If the higher estimate proves true, providers' annual payment increases could suffer as Congress hunts for money.
With the fiscal 2004 federal deficit estimated at $520 billion, providers already are gearing for battle in case a deficit reduction bill threatens provider payments, as was the case with the Balanced Budget Act of 1997.
The latest estimate, by the White House Office of Management and Budget, put the cost of the Medicare drug benefit and other elements of the new law at $534 billion over 10 years, instead of the $400 billion budgeted by Congress.
Earlier this week, the Congressional Budget Office predicted the 10-year cost of the law would come in just under budget, at $395 billion.

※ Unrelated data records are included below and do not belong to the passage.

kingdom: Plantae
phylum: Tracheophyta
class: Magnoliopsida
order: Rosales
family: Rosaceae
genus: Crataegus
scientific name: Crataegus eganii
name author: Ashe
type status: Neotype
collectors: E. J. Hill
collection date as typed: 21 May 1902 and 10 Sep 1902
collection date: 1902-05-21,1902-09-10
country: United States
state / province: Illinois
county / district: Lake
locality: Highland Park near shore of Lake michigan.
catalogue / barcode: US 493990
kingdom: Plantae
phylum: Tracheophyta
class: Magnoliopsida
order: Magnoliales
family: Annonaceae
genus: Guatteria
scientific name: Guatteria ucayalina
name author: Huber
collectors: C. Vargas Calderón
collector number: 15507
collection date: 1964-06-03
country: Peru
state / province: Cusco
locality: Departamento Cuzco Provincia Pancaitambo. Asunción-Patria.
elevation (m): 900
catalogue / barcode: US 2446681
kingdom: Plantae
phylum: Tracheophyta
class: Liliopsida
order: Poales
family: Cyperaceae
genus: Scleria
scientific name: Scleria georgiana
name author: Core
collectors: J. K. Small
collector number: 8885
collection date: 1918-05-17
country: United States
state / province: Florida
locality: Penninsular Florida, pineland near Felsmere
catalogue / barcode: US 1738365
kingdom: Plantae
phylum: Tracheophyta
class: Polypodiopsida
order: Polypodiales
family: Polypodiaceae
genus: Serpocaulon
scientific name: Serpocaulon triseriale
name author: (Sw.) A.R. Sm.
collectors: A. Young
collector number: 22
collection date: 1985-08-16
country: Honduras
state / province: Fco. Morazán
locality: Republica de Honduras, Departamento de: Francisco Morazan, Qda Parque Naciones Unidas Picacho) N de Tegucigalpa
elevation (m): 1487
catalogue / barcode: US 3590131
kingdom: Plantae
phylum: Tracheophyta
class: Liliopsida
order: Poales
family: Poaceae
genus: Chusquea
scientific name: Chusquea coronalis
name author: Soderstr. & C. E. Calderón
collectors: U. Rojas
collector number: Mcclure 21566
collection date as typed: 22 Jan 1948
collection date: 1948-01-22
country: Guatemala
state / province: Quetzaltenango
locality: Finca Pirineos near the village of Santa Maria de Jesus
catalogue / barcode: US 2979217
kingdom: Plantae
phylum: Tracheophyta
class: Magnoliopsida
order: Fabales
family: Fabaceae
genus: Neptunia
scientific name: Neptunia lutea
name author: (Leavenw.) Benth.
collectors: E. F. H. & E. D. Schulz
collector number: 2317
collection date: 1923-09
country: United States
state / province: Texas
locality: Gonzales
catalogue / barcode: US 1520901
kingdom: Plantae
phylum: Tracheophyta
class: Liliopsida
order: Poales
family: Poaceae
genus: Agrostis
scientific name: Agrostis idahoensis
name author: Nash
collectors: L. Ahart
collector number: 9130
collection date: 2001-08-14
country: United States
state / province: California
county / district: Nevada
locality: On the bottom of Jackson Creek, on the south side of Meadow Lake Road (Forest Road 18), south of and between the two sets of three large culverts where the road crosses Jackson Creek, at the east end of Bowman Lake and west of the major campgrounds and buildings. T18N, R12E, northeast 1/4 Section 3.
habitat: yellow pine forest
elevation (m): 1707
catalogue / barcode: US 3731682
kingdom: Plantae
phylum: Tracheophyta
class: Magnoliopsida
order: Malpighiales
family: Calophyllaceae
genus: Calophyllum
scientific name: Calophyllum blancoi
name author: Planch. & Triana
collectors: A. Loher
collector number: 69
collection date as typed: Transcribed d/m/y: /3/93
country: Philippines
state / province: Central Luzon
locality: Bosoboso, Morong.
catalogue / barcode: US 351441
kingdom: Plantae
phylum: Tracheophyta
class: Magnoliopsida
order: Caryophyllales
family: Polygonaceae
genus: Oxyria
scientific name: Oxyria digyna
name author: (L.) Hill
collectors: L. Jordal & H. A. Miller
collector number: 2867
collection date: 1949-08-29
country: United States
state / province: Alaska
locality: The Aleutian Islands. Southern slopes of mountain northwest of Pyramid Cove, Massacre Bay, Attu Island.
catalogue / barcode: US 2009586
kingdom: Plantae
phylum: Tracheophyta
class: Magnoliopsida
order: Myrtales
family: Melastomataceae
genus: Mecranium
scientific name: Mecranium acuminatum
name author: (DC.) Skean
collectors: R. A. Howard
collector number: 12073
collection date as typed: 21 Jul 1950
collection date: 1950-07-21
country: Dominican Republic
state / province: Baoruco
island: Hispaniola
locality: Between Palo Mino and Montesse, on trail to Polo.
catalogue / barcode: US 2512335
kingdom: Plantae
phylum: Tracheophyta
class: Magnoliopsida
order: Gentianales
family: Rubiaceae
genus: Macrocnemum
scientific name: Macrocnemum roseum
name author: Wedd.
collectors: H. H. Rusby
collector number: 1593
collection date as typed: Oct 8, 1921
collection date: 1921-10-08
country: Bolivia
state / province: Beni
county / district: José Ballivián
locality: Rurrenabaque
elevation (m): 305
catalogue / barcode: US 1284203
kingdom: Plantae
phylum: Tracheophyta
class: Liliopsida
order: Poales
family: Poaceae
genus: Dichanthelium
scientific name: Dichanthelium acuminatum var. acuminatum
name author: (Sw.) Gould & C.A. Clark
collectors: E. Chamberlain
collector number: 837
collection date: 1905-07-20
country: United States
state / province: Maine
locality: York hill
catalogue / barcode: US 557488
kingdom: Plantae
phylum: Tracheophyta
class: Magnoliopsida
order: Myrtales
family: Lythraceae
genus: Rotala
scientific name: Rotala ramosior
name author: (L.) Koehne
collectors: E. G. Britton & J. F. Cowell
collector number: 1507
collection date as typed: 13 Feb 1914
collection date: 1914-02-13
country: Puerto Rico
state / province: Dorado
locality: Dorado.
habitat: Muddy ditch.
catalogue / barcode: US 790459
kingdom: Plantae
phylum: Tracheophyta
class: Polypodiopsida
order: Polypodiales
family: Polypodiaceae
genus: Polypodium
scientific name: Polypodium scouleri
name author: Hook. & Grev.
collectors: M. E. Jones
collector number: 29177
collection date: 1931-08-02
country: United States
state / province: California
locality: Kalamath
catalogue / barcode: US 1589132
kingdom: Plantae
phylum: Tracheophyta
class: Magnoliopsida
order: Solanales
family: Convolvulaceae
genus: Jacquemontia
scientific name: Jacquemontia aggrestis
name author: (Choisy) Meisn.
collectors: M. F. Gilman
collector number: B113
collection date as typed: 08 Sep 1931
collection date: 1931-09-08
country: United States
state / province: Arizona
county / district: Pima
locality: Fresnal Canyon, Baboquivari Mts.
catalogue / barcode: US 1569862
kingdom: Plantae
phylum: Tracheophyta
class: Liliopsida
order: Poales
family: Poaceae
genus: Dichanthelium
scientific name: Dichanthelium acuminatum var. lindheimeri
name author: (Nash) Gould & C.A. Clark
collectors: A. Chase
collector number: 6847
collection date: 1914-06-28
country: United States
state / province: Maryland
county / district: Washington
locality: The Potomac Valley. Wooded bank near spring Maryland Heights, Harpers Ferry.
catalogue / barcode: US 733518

Either way, hospitals should be concerned about the future, lobbyists said. The revamped Medicare program could have unanticipated effects on the market and hospitals' finances. "No one is thinking of the spillover effect of the cost of drugs on hospitals," one lobbyist said. "If I was the hospital industry, I'd want to know that answer pretty quick."
The divergent estimates set off a feud in Washington over whose numbers were accurate. Observers said the agencies arrived at different figures because they made different assumptions, especially regarding enrollment in Medicare managed-care plans.
Congress, however, has a clear choice. It "has to live under the CBO numbers," a House Ways and Means Committee spokeswoman said.